A study found that "39.1% (95% CI 36.6–41.7%) of men's partnerships were ‘not (yet) regular’ vs 20.0% (95% CI 18.2–21.9%) of women's partnerships." and "[s]ex occurred within 24 [hours] in 23.4% (95% CI 19.7–27.5%) of men's and 10.7% (95% CI 8.3–13.6%) of women's partnerships."

But here's the catch, which is not reported in the paper's abstract, the real percentages have to be the exact same for men and women. For each male who is in a partnership that is "not (yet) regular" there has to be a female to complete the partnership. There was a big debate between mathematicians about this a few year back, but I think everyone eventually agreed on this point.

So what do the data really say? Well, since the first CI's don't even overlap, we have significant evidence men and women view their relationships differently, women viewing things are relatively more seriously. The data also show that either men significantly inflate the amount of casual sex they have when surveyed, or that women do the opposite. You can guess which is more probable.

Both of these findings are sure to shock no one.

But one possibility I left out is shocking. Perhaps the 19.1% of irregular partnerships men have and women don't are between men. Maybe 50% of the casual sex men have is with other men. As it turns out that the study only included heterosexual partnerships so we can rule out that hypothesis.

Sunday, June 6, 2010

Worst Book Review of All Time

The worst book review I've ever read.

Ehrenreich drives me nuts. She thinks that, without having any background in a subject, she can do a little research and make novel insights that have someone escaped everyone else. In her new book, she takes on positive psychology despite knowing nothing about psychology.
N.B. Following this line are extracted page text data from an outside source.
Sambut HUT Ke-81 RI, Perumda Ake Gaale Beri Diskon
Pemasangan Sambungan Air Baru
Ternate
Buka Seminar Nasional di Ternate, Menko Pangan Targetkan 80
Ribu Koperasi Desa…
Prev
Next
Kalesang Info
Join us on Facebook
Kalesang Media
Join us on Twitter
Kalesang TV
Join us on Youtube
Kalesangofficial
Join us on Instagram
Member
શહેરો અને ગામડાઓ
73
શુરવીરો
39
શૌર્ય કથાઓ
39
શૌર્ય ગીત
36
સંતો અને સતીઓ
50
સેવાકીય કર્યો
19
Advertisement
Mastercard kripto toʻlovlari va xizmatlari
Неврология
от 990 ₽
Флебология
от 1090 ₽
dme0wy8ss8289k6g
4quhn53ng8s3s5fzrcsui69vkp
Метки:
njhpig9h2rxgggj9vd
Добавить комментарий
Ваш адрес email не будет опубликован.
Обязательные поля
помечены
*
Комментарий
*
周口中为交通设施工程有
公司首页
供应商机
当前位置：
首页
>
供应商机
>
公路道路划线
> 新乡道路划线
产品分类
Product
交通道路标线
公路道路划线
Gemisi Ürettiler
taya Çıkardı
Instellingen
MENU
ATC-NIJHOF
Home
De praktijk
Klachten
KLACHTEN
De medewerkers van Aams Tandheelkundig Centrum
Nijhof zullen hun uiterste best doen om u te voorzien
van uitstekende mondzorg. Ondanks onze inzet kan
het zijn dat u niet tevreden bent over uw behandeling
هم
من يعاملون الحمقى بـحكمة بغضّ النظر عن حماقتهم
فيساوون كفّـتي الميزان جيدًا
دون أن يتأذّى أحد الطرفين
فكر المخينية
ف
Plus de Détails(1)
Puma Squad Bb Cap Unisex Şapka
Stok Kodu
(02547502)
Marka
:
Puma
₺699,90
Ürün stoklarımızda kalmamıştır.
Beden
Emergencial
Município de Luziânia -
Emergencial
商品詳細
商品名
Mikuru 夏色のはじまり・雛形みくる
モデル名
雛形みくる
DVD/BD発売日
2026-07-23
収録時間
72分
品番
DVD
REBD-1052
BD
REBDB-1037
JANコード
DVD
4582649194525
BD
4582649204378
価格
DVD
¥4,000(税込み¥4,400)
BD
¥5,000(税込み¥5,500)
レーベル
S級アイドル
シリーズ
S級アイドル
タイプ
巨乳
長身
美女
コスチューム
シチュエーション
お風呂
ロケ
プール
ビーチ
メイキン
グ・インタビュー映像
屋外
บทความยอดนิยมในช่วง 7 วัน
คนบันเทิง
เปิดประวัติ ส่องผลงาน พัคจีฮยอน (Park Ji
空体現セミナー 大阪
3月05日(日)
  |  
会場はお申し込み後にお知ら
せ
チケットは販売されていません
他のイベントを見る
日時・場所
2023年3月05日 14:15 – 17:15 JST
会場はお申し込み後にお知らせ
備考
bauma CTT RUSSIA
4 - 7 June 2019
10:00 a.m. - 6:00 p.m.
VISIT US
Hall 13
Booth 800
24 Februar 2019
She, as the review notes, doesn't understand regressions or statistical significance. (She's doesn't understand what a categorical variable is either.) She does know how to ask asinine questions about dimensional analysis and note that the functional form might be misspecified. But she doesn't understand non-parametric regression, which makes her criticisms moot. Somehow, the reviewer takes all of this as the mark of genius.

The worst part, though, is the reviewer's conclusion, a collection of platitudes about how knowing the truth is more important than being happy. It makes his ignorance about positive psychology to obvious. Does he know "[s]tudies indicate that depressed individuals have more realistic views than non-depressed people?" Is he saying we should all become depressed, lest (to paraphrase) fantasy take precedence over reality?